Task to carry out
Repeat the data in full and exactly. Leave the pictures out.

Provided data

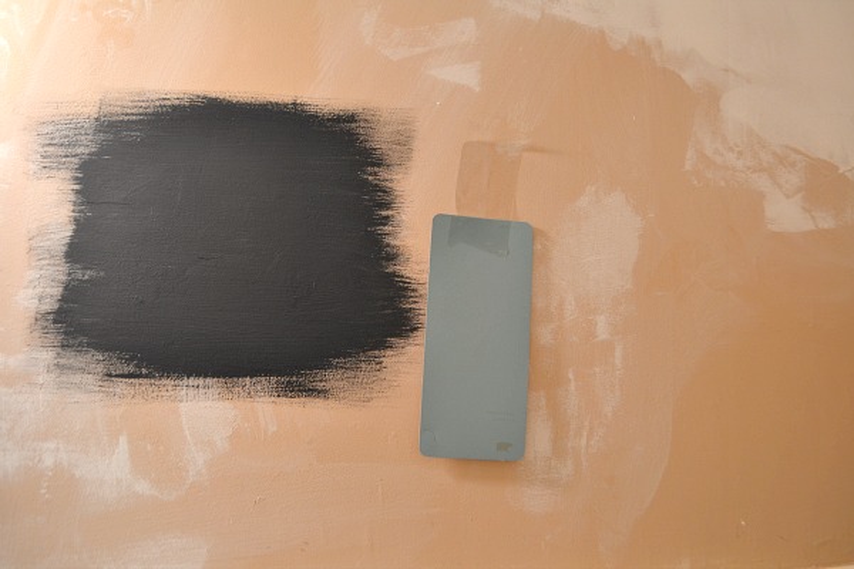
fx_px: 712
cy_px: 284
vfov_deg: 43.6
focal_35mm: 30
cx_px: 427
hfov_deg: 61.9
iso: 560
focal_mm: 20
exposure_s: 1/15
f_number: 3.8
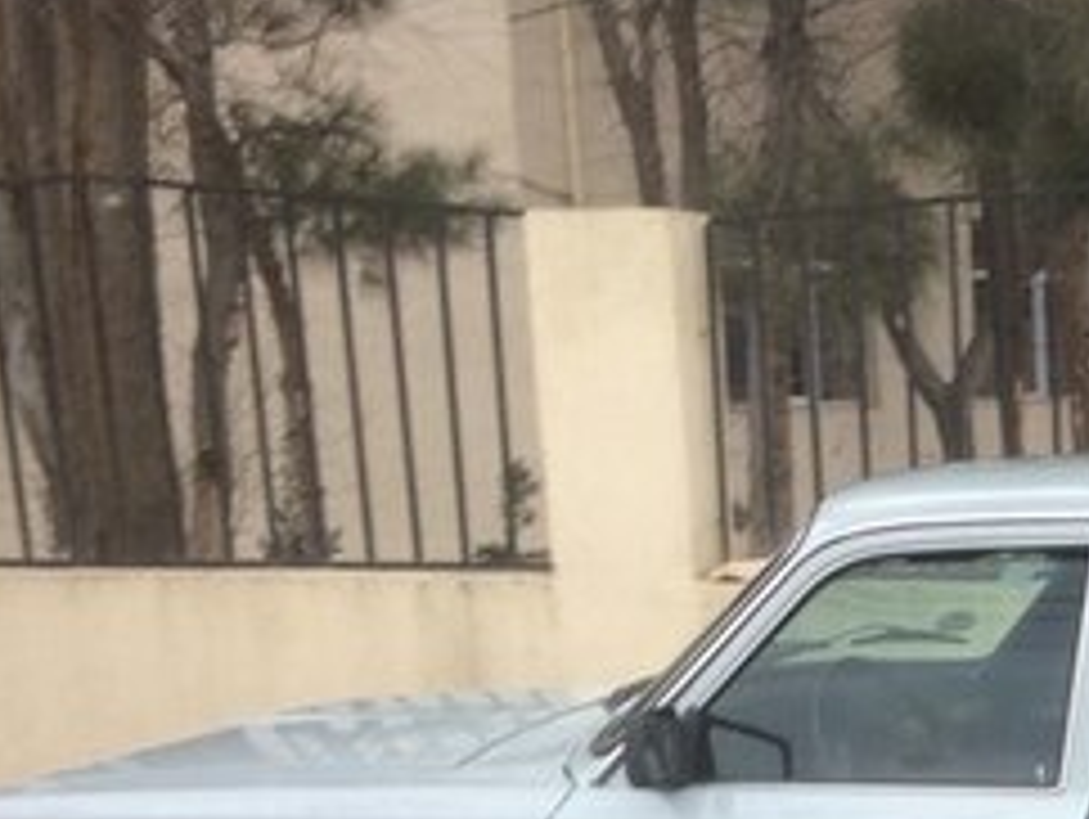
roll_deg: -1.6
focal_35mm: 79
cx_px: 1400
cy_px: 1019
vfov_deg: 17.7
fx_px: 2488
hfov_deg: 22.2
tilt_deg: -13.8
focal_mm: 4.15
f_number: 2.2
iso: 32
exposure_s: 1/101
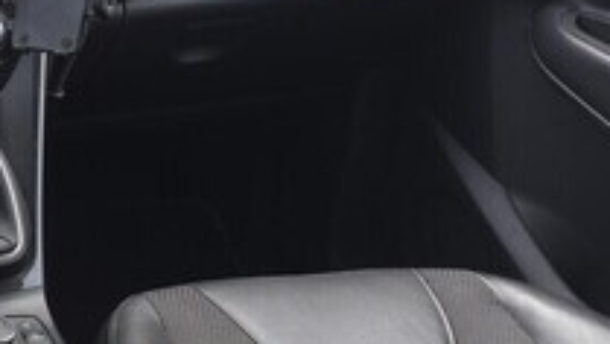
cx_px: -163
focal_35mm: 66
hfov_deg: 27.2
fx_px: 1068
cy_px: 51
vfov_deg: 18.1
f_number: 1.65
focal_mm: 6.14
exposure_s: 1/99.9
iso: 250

Solution
fx_px: 712
cy_px: 284
vfov_deg: 43.6
focal_35mm: 30
cx_px: 427
hfov_deg: 61.9
iso: 560
focal_mm: 20
exposure_s: 1/15
f_number: 3.8
roll_deg: -1.6
focal_35mm: 79
cx_px: 1400
cy_px: 1019
vfov_deg: 17.7
fx_px: 2488
hfov_deg: 22.2
tilt_deg: -13.8
focal_mm: 4.15
f_number: 2.2
iso: 32
exposure_s: 1/101
cx_px: -163
focal_35mm: 66
hfov_deg: 27.2
fx_px: 1068
cy_px: 51
vfov_deg: 18.1
f_number: 1.65
focal_mm: 6.14
exposure_s: 1/99.9
iso: 250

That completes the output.